屯所は町の中央市場の近くにあり、町の住民の警備などをするために設置されていて、青い屋根に白い壁をしたシンプルな建物となっている
入り口あたりに着いた俺は、ミラ嬢を後衛に下がらせながら、ドアをノックする
すると扉が開き中から、何故かクライブ殿が出てきた。
「ほう、シリウスか、屯所に用とは珍しいな」
「少しばかり調べものがあり、屯所にて情報がないかを確認しにきたのです」
まさかクライブ殿が出てくるなど思っていなかったせいで、少々吃りそうになったが、気持ちを落ち着かせて応えると
「┄なるほどな、だが少々┄近衛隊長はいま不在だと、つい先程言われてな、会うのは無理だが?」
情報と聞いて、近衛隊長に用があると判断されたクライブ殿に俺は首を振る
「近衛隊長ではなく、副隊長格のブルム殿に用があるので┄ご心配には及びません」
「そうか、ならば入り口にて邪魔をしては失礼だな」
クライブ殿は扉の入り口から退いて、俺達を中に通してくれた。
建物に入ると、クライブ殿もまだいることに、少しばかり気になり、屯所にいる理由を聞いてみたら
どうにも最近になり、騎士科の生徒が行方知りれずらしく捜索中と説明されて、クライブ殿がいま騎士科の先生をしていることを思い出した
あまり先生と言うよりか、どちらかと言えば騎士団の取締役を担う上官の風情を醸し出しているため、つい緊張する
それに実際はドラゴンだし、上位種の方だから緊張してしまうのは、しょうがないと思う
だからこそ、事情を聞いたからには、出来るだけ俺も協力できたらと提案しておいた。
するとクライブ殿は、無理をするなよとだけ言ったあと、踵を返し壁際にて移動していた。
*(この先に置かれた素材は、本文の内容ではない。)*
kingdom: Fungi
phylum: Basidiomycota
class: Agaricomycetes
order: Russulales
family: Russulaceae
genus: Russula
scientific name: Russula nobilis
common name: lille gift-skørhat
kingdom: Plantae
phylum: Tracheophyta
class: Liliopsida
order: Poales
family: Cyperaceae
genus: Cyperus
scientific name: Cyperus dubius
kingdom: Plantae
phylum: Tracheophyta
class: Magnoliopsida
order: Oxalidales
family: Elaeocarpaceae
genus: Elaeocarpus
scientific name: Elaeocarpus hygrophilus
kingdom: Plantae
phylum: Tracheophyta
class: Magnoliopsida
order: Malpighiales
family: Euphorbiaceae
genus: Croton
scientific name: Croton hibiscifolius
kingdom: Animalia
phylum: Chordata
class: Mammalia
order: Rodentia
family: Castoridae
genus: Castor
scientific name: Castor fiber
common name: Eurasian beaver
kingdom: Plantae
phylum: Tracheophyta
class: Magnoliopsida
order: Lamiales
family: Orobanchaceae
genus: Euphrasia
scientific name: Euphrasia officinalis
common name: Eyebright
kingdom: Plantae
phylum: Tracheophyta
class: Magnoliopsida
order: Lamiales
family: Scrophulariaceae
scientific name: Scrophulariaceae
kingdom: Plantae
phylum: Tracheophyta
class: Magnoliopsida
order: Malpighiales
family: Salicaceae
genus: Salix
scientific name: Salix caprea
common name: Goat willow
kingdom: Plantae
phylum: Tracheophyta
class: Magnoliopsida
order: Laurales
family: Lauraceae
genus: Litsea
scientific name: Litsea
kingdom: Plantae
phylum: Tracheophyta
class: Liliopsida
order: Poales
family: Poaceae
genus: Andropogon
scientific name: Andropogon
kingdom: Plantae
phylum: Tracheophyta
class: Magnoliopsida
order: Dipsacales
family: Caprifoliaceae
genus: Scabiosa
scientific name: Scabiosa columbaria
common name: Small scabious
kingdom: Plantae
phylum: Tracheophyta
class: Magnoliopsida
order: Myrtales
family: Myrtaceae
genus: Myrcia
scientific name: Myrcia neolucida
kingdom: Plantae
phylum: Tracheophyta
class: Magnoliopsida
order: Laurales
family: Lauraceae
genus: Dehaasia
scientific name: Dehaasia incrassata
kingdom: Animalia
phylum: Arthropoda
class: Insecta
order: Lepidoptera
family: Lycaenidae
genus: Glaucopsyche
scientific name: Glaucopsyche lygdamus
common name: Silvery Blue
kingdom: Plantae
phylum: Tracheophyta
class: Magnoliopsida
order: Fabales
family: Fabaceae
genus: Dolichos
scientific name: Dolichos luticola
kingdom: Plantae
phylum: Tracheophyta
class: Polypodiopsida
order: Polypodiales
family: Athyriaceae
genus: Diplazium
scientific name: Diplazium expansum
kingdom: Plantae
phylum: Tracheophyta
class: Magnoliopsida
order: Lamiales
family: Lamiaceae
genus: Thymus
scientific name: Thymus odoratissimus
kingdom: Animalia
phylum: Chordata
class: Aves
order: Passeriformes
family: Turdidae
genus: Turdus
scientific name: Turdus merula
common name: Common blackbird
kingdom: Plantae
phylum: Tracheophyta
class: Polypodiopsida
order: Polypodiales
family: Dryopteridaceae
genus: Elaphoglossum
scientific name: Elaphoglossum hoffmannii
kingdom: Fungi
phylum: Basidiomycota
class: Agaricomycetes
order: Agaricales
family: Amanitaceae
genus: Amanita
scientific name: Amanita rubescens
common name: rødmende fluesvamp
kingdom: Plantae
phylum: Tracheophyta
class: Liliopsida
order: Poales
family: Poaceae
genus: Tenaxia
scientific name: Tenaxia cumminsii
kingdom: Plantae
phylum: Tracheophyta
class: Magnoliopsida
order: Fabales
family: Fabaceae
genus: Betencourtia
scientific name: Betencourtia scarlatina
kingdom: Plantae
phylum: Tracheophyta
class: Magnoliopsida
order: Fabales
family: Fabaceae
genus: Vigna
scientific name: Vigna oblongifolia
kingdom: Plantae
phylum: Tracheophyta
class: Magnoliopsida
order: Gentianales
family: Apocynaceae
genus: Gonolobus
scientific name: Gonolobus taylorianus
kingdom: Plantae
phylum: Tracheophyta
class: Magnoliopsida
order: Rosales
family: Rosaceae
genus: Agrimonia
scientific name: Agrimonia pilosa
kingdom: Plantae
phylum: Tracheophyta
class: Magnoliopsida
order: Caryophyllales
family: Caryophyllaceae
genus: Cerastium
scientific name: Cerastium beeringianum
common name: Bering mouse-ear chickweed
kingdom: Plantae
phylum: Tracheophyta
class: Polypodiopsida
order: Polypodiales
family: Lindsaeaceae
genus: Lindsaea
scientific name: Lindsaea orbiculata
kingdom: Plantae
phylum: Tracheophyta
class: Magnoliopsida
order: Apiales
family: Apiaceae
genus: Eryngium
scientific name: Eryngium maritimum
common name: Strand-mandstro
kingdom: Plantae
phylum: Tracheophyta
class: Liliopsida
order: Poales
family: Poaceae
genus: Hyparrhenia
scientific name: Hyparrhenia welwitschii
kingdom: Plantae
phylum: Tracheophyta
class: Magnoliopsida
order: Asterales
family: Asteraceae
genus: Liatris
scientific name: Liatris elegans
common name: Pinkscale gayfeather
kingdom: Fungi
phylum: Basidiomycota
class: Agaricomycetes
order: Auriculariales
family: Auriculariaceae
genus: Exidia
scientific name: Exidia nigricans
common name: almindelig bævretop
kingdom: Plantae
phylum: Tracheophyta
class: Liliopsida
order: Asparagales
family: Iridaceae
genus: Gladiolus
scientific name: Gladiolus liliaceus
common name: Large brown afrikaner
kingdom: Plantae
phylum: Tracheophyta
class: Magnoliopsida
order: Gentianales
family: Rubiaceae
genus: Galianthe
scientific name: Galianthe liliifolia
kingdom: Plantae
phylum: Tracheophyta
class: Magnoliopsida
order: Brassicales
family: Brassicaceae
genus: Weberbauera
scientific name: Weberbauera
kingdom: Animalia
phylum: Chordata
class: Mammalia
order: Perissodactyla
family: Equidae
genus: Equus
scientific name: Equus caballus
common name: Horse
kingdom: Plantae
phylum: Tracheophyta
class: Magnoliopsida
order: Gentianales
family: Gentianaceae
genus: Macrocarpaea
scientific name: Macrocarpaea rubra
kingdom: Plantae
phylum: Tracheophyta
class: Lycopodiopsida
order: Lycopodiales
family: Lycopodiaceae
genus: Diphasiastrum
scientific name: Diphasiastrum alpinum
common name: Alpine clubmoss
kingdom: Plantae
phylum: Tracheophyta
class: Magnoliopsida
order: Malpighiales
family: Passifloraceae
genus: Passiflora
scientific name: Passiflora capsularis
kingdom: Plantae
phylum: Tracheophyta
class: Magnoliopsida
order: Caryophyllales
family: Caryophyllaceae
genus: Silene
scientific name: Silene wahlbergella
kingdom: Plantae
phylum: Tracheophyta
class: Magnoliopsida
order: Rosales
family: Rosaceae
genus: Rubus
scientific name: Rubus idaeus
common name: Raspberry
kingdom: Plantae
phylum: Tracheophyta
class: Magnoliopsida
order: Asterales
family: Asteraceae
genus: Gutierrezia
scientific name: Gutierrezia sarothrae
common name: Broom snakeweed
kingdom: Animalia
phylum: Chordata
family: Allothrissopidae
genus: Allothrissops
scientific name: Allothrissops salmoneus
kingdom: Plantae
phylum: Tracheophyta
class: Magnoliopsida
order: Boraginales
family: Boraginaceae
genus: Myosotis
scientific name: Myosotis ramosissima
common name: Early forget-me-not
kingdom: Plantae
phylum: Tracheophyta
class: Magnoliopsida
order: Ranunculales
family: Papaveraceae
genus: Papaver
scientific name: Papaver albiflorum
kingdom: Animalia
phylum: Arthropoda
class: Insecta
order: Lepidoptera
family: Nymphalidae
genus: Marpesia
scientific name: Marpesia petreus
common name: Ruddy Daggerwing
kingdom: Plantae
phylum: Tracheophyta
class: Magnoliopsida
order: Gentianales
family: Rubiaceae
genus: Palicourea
もしかすると近衛隊長を待つつもりなのだろうと思い、俺は目的の人物を受付カウンターに移動しようとしたとき
「┄シリウス様、少しばかり側を離れても宜しいですか?」
と急に声をかけられて、振り向いたら
ミラ嬢が妙に真剣さのある瞳で、俺を見つめていた。
「┄何かあったのか?」
「はい、少し知り合いの気配がしまして、ダメでしょうか?」
「重要な要件ならいいけどさ、もしかして暗部関係かい?」
「守秘義務のため答えられません」
「そっか┄┄わかった。少し離れる許可を出すよ、でも無理をしたら困るから、怪我はしないでくれよ」
「┄┄善処します、では┄」
それだけ言い残すと、スッと気配を消していなくなった。
急にいなくなったら、回りが驚きそうだが、辺りは気にしてないとはな
もしかすると屯所に入った当初から、気配を消してたのかね、まったく┄メイドらしくないなミラ嬢は┄┄┄でも頼もしく思えるから困るんだけどな
少々┄苦笑しつつ、俺は自身でやるべきことをしようとミラ嬢を信じて行動に移した
◆◇◆◇◆◇
受付にて副隊長のブルムを呼んで欲しいと告げれば、何用かと聞かれ、ローズ宰相より話が言っていると伝える
すると受付の人物は、パラパラと名簿書類だろう紙を捲り確認していたが、ローズ宰相から前持って話が通っていることが事実だとわかり
すぐに近衛兵の一人が、副隊長のいる場所に案内してくれたのだった。